Illegal address error
The following code gives an IllegalAddressError when executing on a GPU. The commented code is my workaround. I’d love to know what the specific reason behind this error is as the description doesn’t give much explanation.
max_GPU = 2048
blk_size = 128
function [] = __device__ fsub_col_unit(A: mat'const'unchecked, b: vec'unchecked, i_start:int, j_start: int, n: int)
for j = 0..n-2
for i = j+1..n-1
b[i_start+i] -= A[i_start+i,j_start+j]*b[i_start+j]
end
end
end
function [] = __kernel__ trsv(A: mat'unchecked, i_start:int, j_start: int, k: int, jb: int, pos: ivec1)
temp = A[:, j_start+k+jb+pos]
fsub_col_unit(A, temp, i_start, j_start, jb)
A[:, j_start+k+jb+pos] = temp
end
function [] = f(A: mat'unchecked, i_start:int, j_start: int, cols: int)
% if cols-blk_size > max_GPU
% for k = 0..max_GPU..cols-blk_size-1
% jb2 = min(max_GPU, cols-blk_size-k)
% parallel_do(jb2, A, i_start, j_start,k, blk_size, trsv)
% end
% else
parallel_do(cols-blk_size, A, 0, 0, 0, blk_size, trsv)
% endif
end
dim = 2200
A = rand(dim,dim)
f(A, 0,0,dim)
Most likely, using vectors of length 2200 and due to memory alignment, you are using all off the available dynamic kernel memory (variable temp
) and a memory allocation failure occurs inside the kernel function.

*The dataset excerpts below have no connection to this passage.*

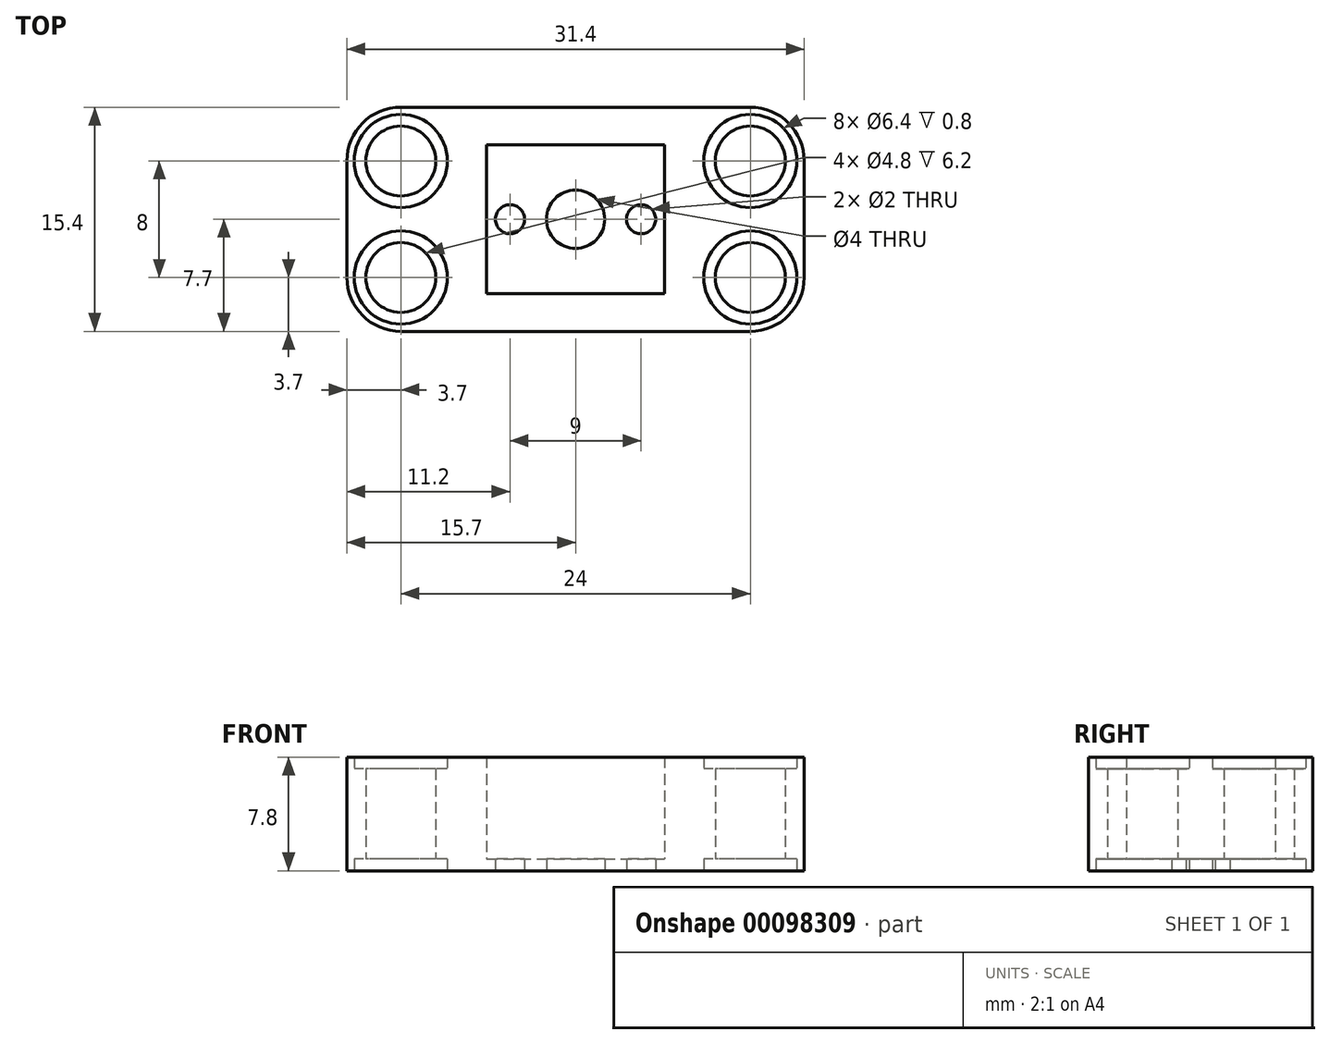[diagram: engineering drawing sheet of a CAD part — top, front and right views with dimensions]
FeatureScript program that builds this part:
annotation { "Feature Type Name" : "Feature", "Feature Type Description" : "" }
export const myFeature = defineFeature(function(context is Context, id is Id, definition is map)
    precondition{}
    {
        {
            var Q0;
            Q0=qCreatedBy(makeId("Top.planeOp"),FACE);
            var sketch = newSketch(context, id + "F0", { "sketchPlane" : qUnion([Q0])});
            skLineSegment(sketch, "E0.bottom", {"start": v(-12, 7.7) * mm, "end": v(12, 7.7) * mm});
            skLineSegment(sketch, "E0.top", {"start": v(-12, -7.7) * mm, "end": v(12, -7.7) * mm});
            skLineSegment(sketch, "E0.left", {"start": v(-15.7, 4) * mm, "end": v(-15.7, -4) * mm});
            skLineSegment(sketch, "E0.right", {"start": v(15.7, 4) * mm, "end": v(15.7, -4) * mm});
            skPoint(sketch, "E1.visualSharp", {"position": v(15.7, 7.7) * mm});
            skArc(sketch, "E1.filletArc", {"start": v(15.7, 4) * mm, "mid": v(14.62, 6.62) * mm, "end": v(12, 7.7) * mm});
            skPoint(sketch, "E2.visualSharp", {"position": v(15.7, -7.7) * mm});
            skArc(sketch, "E2.filletArc", {"start": v(12, -7.7) * mm, "mid": v(14.62, -6.62) * mm, "end": v(15.7, -4) * mm});
            skPoint(sketch, "E3.visualSharp", {"position": v(-15.7, -7.7) * mm});
            skArc(sketch, "E3.filletArc", {"start": v(-15.7, -4) * mm, "mid": v(-14.62, -6.62) * mm, "end": v(-12, -7.7) * mm});
            skPoint(sketch, "E4.visualSharp", {"position": v(-15.7, 7.7) * mm});
            skArc(sketch, "E4.filletArc", {"start": v(-12, 7.7) * mm, "mid": v(-14.62, 6.62) * mm, "end": v(-15.7, 4) * mm});
            skCircle(sketch, "E5", {"center": v(-12, 4) * mm, "radius": 3.2 * mm});
            skCircle(sketch, "E6", {"center": v(-12, 4) * mm, "radius": 2.4 * mm});
            skCircle(sketch, "E7", {"center": v(12, 4) * mm, "radius": 2.4 * mm});
            skCircle(sketch, "E8", {"center": v(12, 4) * mm, "radius": 3.2 * mm});
            skCircle(sketch, "E9", {"center": v(-12, -4) * mm, "radius": 2.4 * mm});
            skCircle(sketch, "E10", {"center": v(-12, -4) * mm, "radius": 3.2 * mm});
            skCircle(sketch, "E11", {"center": v(12, -4) * mm, "radius": 2.4 * mm});
            skCircle(sketch, "E12", {"center": v(12, -4) * mm, "radius": 3.2 * mm});
            skLineSegment(sketch, "E13.bottom", {"start": v(-6.1, 5.1) * mm, "end": v(6.1, 5.1) * mm});
            skLineSegment(sketch, "E13.top", {"start": v(-6.1, -5.1) * mm, "end": v(6.1, -5.1) * mm});
            skLineSegment(sketch, "E13.left", {"start": v(-6.1, 5.1) * mm, "end": v(-6.1, -5.1) * mm});
            skLineSegment(sketch, "E13.right", {"start": v(6.1, 5.1) * mm, "end": v(6.1, -5.1) * mm});
            skCircle(sketch, "E14", {"center": v(0, 0) * mm, "radius": 2 * mm});
            skCircle(sketch, "E15", {"center": v(4.5, 0) * mm, "radius": 1 * mm});
            skCircle(sketch, "E16", {"center": v(-4.5, 0) * mm, "radius": 1 * mm});
            skSolve(sketch);
        }
        {
            var Q0;
            Q0=makeQuery(id+"F0.imprint","IMPRINT",FACE,{"disambiguationData":[TD([[makeQuery(id+"F0.imprint","IMPRINT",EDGE,{"derivedFrom":sQuery(id+"F0.wireOp",EDGE,"E0.bottom")}),-1.0]])]});
            extrude(context, id + "F1", {"entities" : qUnion([Q0]), "depth" : 7.8 * mm});
        }
        {
            var Q0;
            Q0=makeQuery(id+"F0.imprint","IMPRINT",FACE,{"disambiguationData":[TD([[makeQuery(id+"F0.imprint","IMPRINT",EDGE,{"derivedFrom":sQuery(id+"F0.wireOp",EDGE,"E9")}),-1.0]])]});
            var Q1;
            Q1=makeQuery(id+"F0.imprint","IMPRINT",FACE,{"disambiguationData":[TD([[makeQuery(id+"F0.imprint","IMPRINT",EDGE,{"derivedFrom":sQuery(id+"F0.wireOp",EDGE,"E11")}),-1.0]])]});
            var Q2;
            Q2=makeQuery(id+"F0.imprint","IMPRINT",FACE,{"disambiguationData":[TD([[makeQuery(id+"F0.imprint","IMPRINT",EDGE,{"derivedFrom":sQuery(id+"F0.wireOp",EDGE,"E5")}),1.0]])]});
            var Q3;
            Q3=makeQuery(id+"F0.imprint","IMPRINT",FACE,{"disambiguationData":[TD([[makeQuery(id+"F0.imprint","IMPRINT",EDGE,{"derivedFrom":sQuery(id+"F0.wireOp",EDGE,"E7")}),-1.0]])]});
            extrude(context, id + "F2", {"entities" : qUnion([Q0, Q1, Q2, Q3]), "operationType" : NewBodyOperationType.ADD, "depth" : 7 * mm, "hasSecondDirection" : true, "secondDirectionOppositeDirection" : false, "secondDirectionDepth" : 0.8 * mm});
        }
        {
            var Q0;
            Q0=makeQuery(id+"F0.imprint","IMPRINT",FACE,{"disambiguationData":[TD([[makeQuery(id+"F0.imprint","IMPRINT",EDGE,{"derivedFrom":sQuery(id+"F0.wireOp",EDGE,"E13.bottom")}),-1.0]])]});
            extrude(context, id + "F3", {"entities" : qUnion([Q0]), "operationType" : NewBodyOperationType.ADD, "depth" : 0.8 * mm});
        }
    });
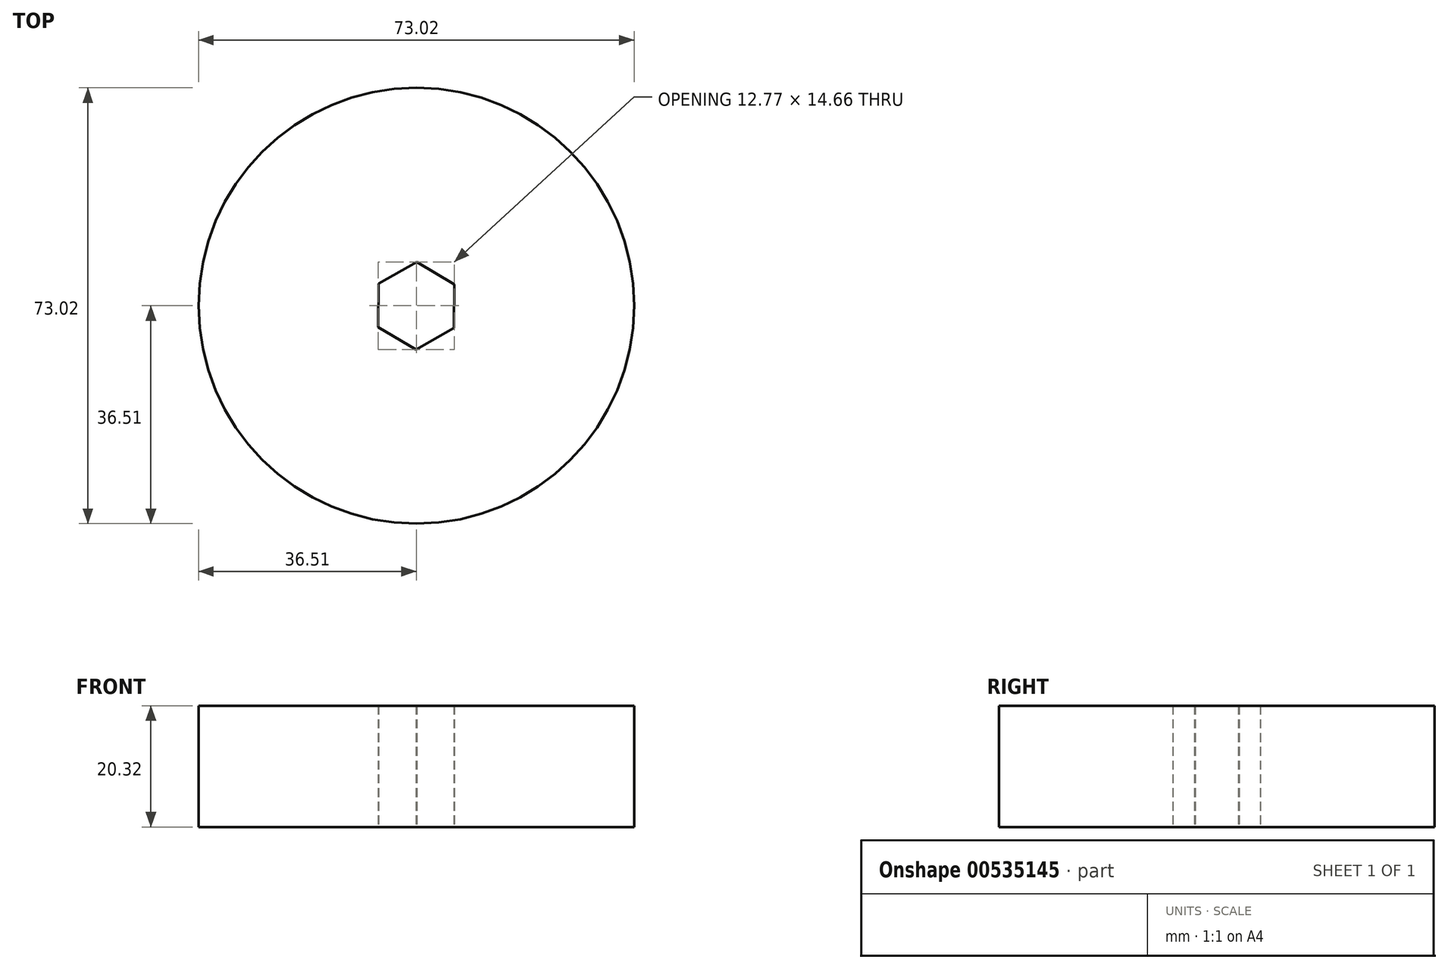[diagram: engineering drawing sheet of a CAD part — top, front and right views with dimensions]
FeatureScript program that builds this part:
annotation { "Feature Type Name" : "Feature", "Feature Type Description" : "" }
export const myFeature = defineFeature(function(context is Context, id is Id, definition is map)
    precondition{}
    {
        {
            var Q0;
            Q0=qCreatedBy(makeId("Top.planeOp"),FACE);
            var sketch = newSketch(context, id + "F0", { "sketchPlane" : qUnion([Q0])});
            skCircle(sketch, "E0", {"center": v(0, 0) * mm, "radius": 36.51 * mm});
            skCircle(sketch, "E1.cCircle", {"center": v(0, 0) * mm, "radius": 6.35 * mm, "construction": true});
            skLineSegment(sketch, "E1.0", {"start": v(-6.32, 3.73) * mm, "end": v(0.07, 7.33) * mm});
            skLineSegment(sketch, "E1.1", {"start": v(0.07, 7.33) * mm, "end": v(6.38, 3.6) * mm});
            skLineSegment(sketch, "E1.2", {"start": v(6.38, 3.6) * mm, "end": v(6.32, -3.73) * mm});
            skLineSegment(sketch, "E1.3", {"start": v(6.32, -3.73) * mm, "end": v(-0.07, -7.33) * mm});
            skLineSegment(sketch, "E1.4", {"start": v(-0.07, -7.33) * mm, "end": v(-6.38, -3.6) * mm});
            skLineSegment(sketch, "E1.5", {"start": v(-6.38, -3.6) * mm, "end": v(-6.32, 3.73) * mm});
            skPoint(sketch, "E1.0.midPoint", {"position": v(-3.12, 5.53) * mm});
            skSolve(sketch);
        }
        {
            var Q0;
            Q0=qSketchRegion(id+"F0",true);
            extrude(context, id + "F1", {"entities" : qUnion([Q0]), "depth" : 20.32 * mm});
        }
    });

See section 8.3 of the quick reference manual.
In this case, you can easily refactor the code to not use any dynamic kernel memory at all (which is also much faster).
I will check if I can get a more informative error message, although for these things the CUDA error handling mechanism does not allow a lot of flexibility…